Every so often a book is published in a profession which rocks it to its foundations. Mowbray's Case may well turn out to be such a book, and in this reviewer's opinion it will have thoroughly merited such a status. Its publication is very timely, appearing as it does when the UKCP's Register is very much up and running, and plans for the BAC's Register of Counsellors are at an advanced stage.

Mowbray is motivated by a profound unease with trends towards 'bureaucratic professionalisation' currently pre-occupying our field, and in this meticulously documented monograph, he sets out a formidable battery of arguments that not only thoroughly undermine the case for (statutory) registration, but actually suggest how such a process may well actually do positive harm to the field. Thus, Mowbray is highly critical of the stultifying effects that registration is having on practice, with fearful trainees increasingly feeling forced to pursue courses which are 'officially certified' lest they find themselves excluded from the professionalising bandwagon - and in the process, of course, playing right into the hands of vested training interests (particularly the UKCP), which for Mowbray is 'essentially an exclusive club for psychotherapy trainers' (p.57). Thus, training is effectively becoming 'frozen' in the hands of established, self-selected training members - a monopolisation of training practice which effectively excludes new training organisations from entering the market.

In terms of service quality, Mowbray bemoans trends towards 'defensive psychotherapy', due to 'conformity of practice based... on practitioner self-protection' (p.150-1). And as if all this weren't enough, it has been demonstrated quite conclusively that licensing is actually harmful - e.g. in terms of restricting the supply of practitioners, inflating the cost of services, stifling innovation and discriminating against minorities by raising market entry requirements (p.86).

Mowbray's disturbing arguments will surely strike a deep chord of recogniton with many practitioners who have been experiencing growing levels of uneasiness at the direction of recent developments.

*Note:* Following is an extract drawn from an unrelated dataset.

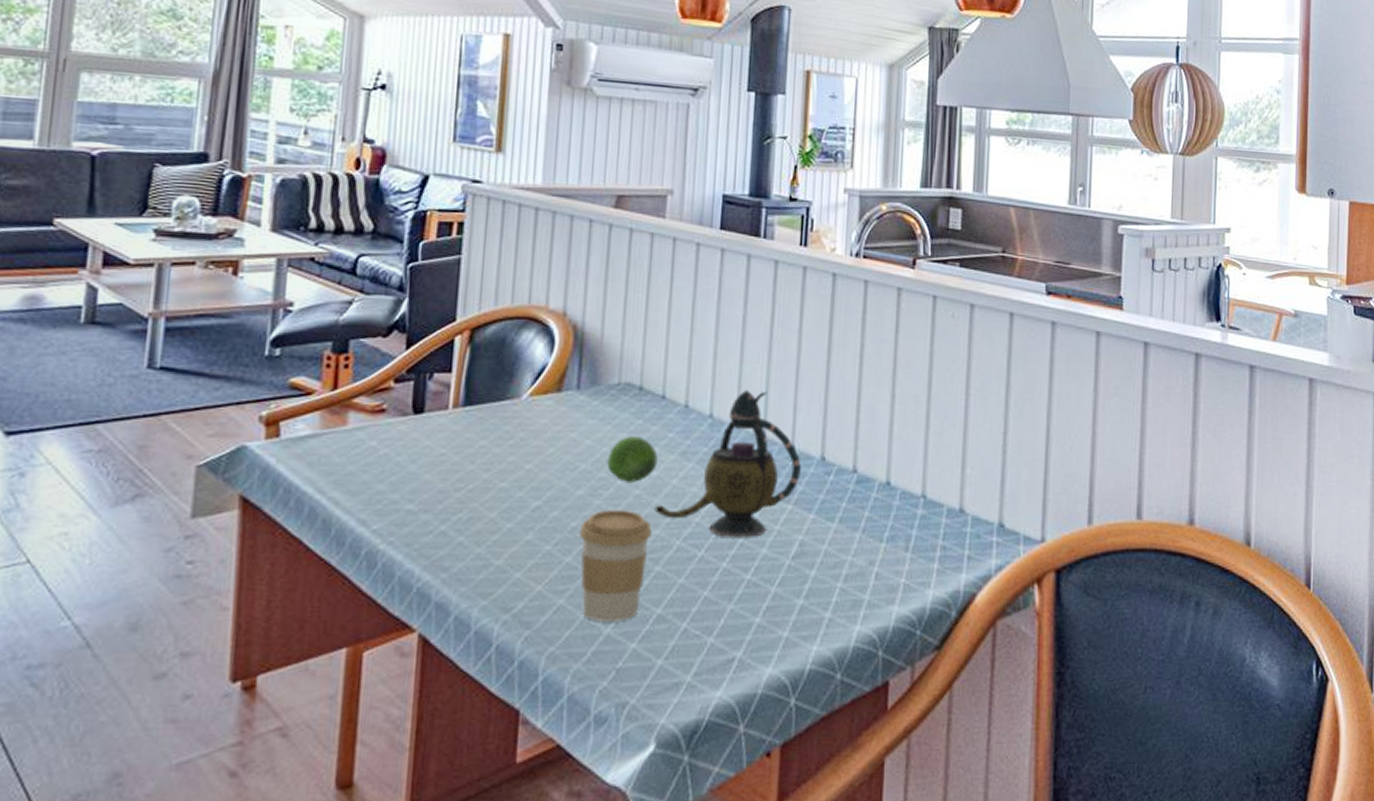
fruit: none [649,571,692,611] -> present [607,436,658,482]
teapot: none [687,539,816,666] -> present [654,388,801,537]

He argues passionately that the formidable challenges involved in monitoring competence should lead us to pursue creative solutions which are consistent with, rather than antithetical to, the deepest held values of our field: for 'Where there is a genuine need for structures, we should develop structures that foster our values rather than betray them' (quoting Juliana Brown and himself, p.225).

It is only now that this book has been written that a full, free and open debate on the merits of professionalisation can begin in earnest; and anyone who is implicated in or affected by this process must surely read this book - for this is a debate, the outcome of which will determine the very nature and trajectory that the fields of counselling and psychotherapy will take in future years.